Первым тишину прервал седобородый Иван Мстиславский. Он поднялся с места, опираясь на посох, и молвил:

— Что говорить о мире? За минувшую зиму литовцы сожгли Холм, Старую Руссу, в окрестных деревнях множество людей посекли, иных забрали в полон. Шведы в Эстляндии берут одну крепость за другой… Ныне Великие Луки потеряны, и тем самым Баторий вбил железный клин в нашу землю, и ныне Псков и Смоленск будут под ударом. Пока не отодвинут нас от моря Свейского, так и будут давить и бить. Шведам осталось лишь Нарву взять, Орешек и, почитай, Новгород у них в руках окажется. Ежели Псков не выстоит, северные земли мы потеряем навсегда. Велика ненависть к нам, а мы слабы, и никто не поступится, пока до Москвы не дойдут и всех нас не изничтожут, отберут все наши города и богатства земли нашей…

— Так что же делать? Москву добровольно отдать? — выкрикнул раздраженно со своего места Богдан Вельский. Матерый боярин пропустил мимо ушей сказанное государевым любимцем. Пристально глядя на Иоанна, он продолжил:

— Соберем, государь, всю оставшуюся силу и будем биться. Укреплять надобно Псков и Новгород…

— А Нарва? — выглянув через рядом сидящих Дмитрий Годунов.

— Нарве, боюсь, не выстоять, — ответил Трубецкой и с сожалением покачал головой.

Иоанн склонил голову, помолчал некоторое время, затем молвил устало:

— Воевать надобно. И я бы воевал и сам возглавил рать. Но где взять эти силы?

Он поднял голову и добавил уже громче:

— Потому велю отправить к Стефану самых богатых языком послов вновь! Пущай молвят от моего имени, что готов я отдать ему всю Ливонию, мной завоеванную. С ними и Дерпт, и Феллинн, и Пернау…

Скорбно опустив голову, Иван Мстиславский тяжело опустился на скамью. Когда-то, в начале войны, он брал эти города и видел, как умирали тогда русские воины, с именем государя на устах отправляясь в бой. Все было напрасно…

— Но Нарву, — молвил государь и тут же осекся, словно у него перехватило дыхание. Царевич, обернувшись к нему, с тревогой поглядел на отца. Переведя дух, Иоанн проговорил: — Нарву отдавать не велю. Чем угодно для мира поступлюсь, но этот выход к морю… Не отдам!
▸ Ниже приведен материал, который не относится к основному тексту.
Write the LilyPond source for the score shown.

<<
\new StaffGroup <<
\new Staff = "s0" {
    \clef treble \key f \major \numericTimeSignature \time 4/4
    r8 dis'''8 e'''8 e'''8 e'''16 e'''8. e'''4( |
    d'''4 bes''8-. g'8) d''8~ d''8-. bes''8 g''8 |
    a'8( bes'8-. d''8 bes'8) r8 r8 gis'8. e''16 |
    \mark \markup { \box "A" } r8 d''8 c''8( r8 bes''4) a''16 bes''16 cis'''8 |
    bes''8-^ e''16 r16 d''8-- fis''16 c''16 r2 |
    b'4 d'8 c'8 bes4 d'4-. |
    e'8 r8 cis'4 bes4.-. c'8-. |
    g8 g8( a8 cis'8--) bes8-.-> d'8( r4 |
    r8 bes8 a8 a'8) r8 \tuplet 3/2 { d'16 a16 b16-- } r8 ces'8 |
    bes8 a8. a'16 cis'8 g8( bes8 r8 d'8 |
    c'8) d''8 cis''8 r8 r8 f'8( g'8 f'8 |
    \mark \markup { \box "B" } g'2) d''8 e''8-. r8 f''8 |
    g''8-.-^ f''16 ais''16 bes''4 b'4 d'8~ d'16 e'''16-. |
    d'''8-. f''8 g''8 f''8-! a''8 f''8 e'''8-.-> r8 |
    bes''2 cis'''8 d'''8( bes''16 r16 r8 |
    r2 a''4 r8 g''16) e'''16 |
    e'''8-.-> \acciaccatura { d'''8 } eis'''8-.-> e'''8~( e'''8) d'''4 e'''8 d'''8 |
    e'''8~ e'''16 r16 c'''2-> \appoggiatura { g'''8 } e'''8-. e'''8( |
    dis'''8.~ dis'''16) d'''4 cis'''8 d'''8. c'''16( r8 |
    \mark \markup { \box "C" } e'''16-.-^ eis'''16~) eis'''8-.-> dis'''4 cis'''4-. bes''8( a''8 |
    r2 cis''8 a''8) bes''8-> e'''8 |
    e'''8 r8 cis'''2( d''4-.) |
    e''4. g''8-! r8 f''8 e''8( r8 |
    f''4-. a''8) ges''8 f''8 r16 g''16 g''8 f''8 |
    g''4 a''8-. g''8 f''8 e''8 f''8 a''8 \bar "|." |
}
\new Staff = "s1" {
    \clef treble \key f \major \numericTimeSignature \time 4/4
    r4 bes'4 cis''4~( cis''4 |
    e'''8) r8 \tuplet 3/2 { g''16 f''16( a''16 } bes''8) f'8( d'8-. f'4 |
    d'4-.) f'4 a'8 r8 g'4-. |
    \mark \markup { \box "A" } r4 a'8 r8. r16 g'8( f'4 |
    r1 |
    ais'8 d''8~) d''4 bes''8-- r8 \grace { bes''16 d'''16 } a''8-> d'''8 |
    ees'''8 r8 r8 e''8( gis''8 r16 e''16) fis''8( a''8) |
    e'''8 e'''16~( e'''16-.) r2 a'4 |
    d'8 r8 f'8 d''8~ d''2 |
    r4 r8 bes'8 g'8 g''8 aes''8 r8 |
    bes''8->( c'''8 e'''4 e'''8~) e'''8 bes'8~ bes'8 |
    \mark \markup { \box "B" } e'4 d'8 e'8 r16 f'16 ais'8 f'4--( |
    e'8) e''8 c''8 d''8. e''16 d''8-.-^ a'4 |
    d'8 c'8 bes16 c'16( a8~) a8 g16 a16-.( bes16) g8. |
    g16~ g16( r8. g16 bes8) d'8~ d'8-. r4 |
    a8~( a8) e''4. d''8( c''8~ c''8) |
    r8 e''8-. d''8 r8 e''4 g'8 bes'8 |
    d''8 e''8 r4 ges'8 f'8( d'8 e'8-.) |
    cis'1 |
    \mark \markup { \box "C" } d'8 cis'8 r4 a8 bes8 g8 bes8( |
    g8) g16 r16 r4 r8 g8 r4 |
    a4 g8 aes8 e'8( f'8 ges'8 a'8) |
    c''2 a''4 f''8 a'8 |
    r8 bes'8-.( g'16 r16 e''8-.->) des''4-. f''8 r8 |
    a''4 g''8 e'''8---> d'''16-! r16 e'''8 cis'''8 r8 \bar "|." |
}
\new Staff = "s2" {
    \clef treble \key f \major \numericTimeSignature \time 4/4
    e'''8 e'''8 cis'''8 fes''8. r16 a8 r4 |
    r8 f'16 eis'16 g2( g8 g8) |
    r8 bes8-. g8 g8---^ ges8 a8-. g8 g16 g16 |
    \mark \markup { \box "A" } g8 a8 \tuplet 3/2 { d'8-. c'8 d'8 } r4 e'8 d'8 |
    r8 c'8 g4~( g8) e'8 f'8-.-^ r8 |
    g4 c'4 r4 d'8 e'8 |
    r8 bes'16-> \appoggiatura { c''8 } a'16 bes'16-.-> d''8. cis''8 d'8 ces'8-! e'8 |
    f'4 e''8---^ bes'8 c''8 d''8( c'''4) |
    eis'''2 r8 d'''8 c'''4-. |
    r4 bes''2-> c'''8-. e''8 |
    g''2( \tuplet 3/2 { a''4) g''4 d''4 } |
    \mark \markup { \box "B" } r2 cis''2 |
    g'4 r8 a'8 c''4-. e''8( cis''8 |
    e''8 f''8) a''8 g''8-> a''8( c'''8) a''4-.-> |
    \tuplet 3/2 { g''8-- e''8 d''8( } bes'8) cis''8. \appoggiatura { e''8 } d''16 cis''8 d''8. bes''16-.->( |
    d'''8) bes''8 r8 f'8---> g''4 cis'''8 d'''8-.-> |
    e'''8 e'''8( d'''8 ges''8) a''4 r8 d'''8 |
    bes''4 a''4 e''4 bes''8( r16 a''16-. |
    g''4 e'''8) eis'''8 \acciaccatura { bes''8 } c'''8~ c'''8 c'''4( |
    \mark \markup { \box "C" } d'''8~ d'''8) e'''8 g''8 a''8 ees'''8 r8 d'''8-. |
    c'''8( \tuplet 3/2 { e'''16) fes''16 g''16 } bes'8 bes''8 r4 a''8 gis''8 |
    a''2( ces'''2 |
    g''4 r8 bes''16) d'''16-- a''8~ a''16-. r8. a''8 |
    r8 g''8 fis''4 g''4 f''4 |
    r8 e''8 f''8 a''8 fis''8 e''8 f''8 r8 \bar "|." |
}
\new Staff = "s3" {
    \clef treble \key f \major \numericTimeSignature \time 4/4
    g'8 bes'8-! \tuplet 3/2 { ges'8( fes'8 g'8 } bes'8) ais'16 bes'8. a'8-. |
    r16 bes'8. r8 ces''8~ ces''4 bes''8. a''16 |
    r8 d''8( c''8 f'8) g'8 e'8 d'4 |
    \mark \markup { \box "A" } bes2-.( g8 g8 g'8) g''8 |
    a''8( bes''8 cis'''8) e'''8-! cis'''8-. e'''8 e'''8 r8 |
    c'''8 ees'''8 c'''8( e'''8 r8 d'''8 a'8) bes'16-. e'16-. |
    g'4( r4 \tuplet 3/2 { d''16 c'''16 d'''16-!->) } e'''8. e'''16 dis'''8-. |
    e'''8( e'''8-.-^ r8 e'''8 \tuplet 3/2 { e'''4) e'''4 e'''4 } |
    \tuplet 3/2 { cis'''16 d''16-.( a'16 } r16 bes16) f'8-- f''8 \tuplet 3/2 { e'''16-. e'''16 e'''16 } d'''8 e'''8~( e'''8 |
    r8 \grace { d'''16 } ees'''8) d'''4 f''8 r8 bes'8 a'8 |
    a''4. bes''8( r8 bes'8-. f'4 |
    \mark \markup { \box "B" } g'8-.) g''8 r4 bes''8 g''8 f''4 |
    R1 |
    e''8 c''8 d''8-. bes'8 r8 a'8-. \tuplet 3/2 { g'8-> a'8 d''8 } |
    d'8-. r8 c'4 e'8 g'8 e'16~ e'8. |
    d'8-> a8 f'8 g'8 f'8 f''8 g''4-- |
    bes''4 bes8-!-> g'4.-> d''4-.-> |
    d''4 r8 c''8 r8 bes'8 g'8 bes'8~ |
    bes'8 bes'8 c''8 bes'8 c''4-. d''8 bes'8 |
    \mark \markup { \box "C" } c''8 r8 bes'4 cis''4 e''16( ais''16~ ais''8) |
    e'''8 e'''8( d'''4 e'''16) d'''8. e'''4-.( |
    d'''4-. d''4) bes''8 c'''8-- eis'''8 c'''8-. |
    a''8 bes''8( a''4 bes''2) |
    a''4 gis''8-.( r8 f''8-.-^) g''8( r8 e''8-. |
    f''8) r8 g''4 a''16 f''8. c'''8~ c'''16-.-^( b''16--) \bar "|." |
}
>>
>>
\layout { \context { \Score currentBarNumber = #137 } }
Он поглядел тяжело на Мстиславского и добавил:

— Твоих сыновей, князь, ставлю во главе пяти полков, что стоят путях к Москве. Велю им держать войско в кулаке и без приказа не вступать в бой…

На том и окончилось собрание. Привычно решение государево — держать основное войско подле столицы, дабы можно было в любой момент противостоять и ляхам, и шведам, и татарам, любой ценой добиваясь столь необходимого мира.

ГЛАВА 2

Петр Никитич Шереметев с толпой вооруженных слуг, словно хозяин, въезжал в имение своего дяди — Федора Васильевича. Дворовые, зная Петра в лицо, не посмели его остановить.

Гордо задрав опушенный первой светлой порослью подбородок, Петр осмотрел двор, усмехнулся чему-то, придирчиво поглядел на смущавшихся девок. Спрыгнул с седла и, уперев руку в бок, медленно стал шагать к терему, вытягивая вперед ноги в щегольских красных сапогах. По пути, приобняв одну из приглянувшихся ему девиц, он шепнул ей на ухо:

— Скажи мне, есть ли здесь у вас приказчик?

— Я здесь, — ответил за девицу вышедший из толпы дворовых седовласый жилистый старик. Мягко отстранив девицу, Петр, улыбаясь, словно довольный лис, поманил его рукой.

— Ты-то мне и нужен. Пойдем…

Уже год Федор Васильевич Шереметев находился в польском плену. И, как надеялся Петр, он сдохнет там от лишений и голода. Еще несколько лет назад Федор Васильевич не чурался раздавать племяннику тяжелые затрещины (навсегда запомнил Петр, как в шутку хотел стащить саблю дяди, и тот так больно настучал по голове, что и на следующий день в глазах все кружилось и двоилось). Все эти годы Петр пытался понять, за что его презирает родной дядя, чем провинился перед ним несчастный ребенок-сирота?

А теперь Петр решил, что вправе распорядиться имуществом Федора Васильевича, как ему захочется. Во-первых, он желал отомстить за годы унижений своему дяде, а во-вторых Негр пока был единственным взрослым мужчиной в семье Шереметевых. А ведь Негр действительно считал себя взрослым! Как-никак семнадцать лет исполнилось! Уж успел мыльником на последней свадьбе государя отслужить! И сколь еще впереди!

Негру было недосуг копаться в бумагах, где описывалось имущество Федора Васильевича — для этого он привез своих приказчиков. Вооруженные ратники, что пришли вместе с Петром, выгребали из кладовых сундуки с тканями, посудой, оружием, тащили иконы. Закинув ноги в своих великолепных червленых сапогах на обеденный стол, Петр думал о том, что все складывается для него как нельзя удачно.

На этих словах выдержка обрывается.